In clinical terms it is- sebaceous secretion about the penisor labia. Smegma is a mixture of dead skin cells & skin grease and looks like soap as it hides under the foreskin of the penis. In women it is found near clitoris. The presence of it denoted the poor standard of person’s hygiene, and it can contribute in transmitting diseases.

SPERM:-

This is the protozoa in semen. This is a male cell, which is capable of penetrating the ovum. Each sperm has an oval shaped head, a centre portion & A long tail. They are generated by testes and once shot into female reproductive tract, they live only a few hours. Many sperm hit the ovum before one pierces the exterior by means of enzyme action & penetrates it.
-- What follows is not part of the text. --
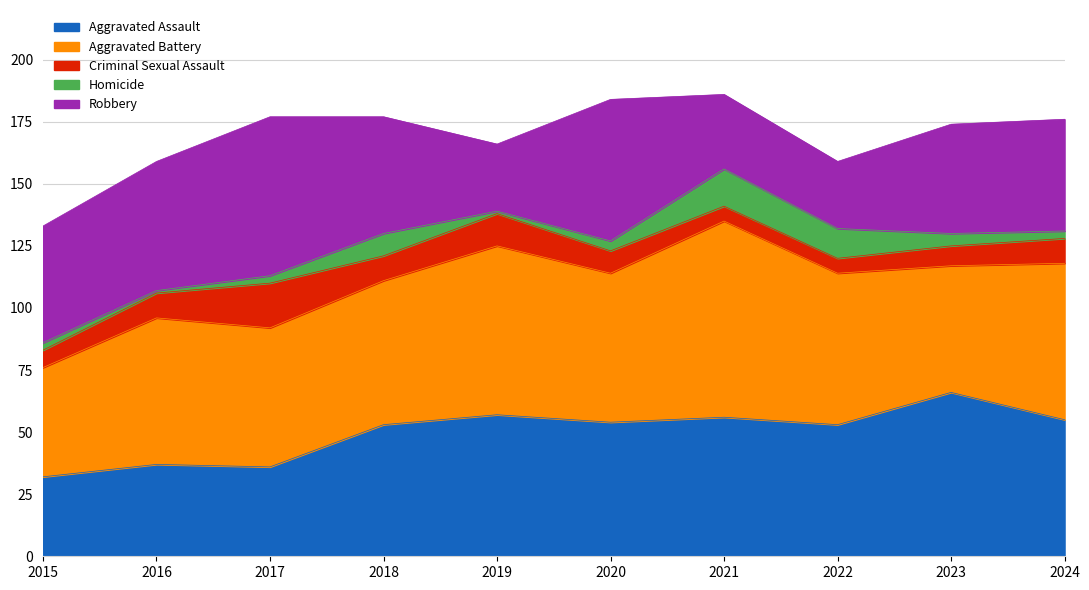

Is the value of Criminal Sexual Assault at 2023 greater than the value of Robbery at 2024?

No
Once one sperm enters the ovum,another sperm cannot enter in it

TESTES:-

Testes are fairly uniform in size about 4-5 cms in length, 2-5 cms in breadth & 3 cms in width. They are situated below penis. It’s main function is to produce sperms. Inside the testes there are about 250 glandular lobes. Tiny tubes collect the spermatozoa & eventually they enter the epididymis where a maturing process usually occurs.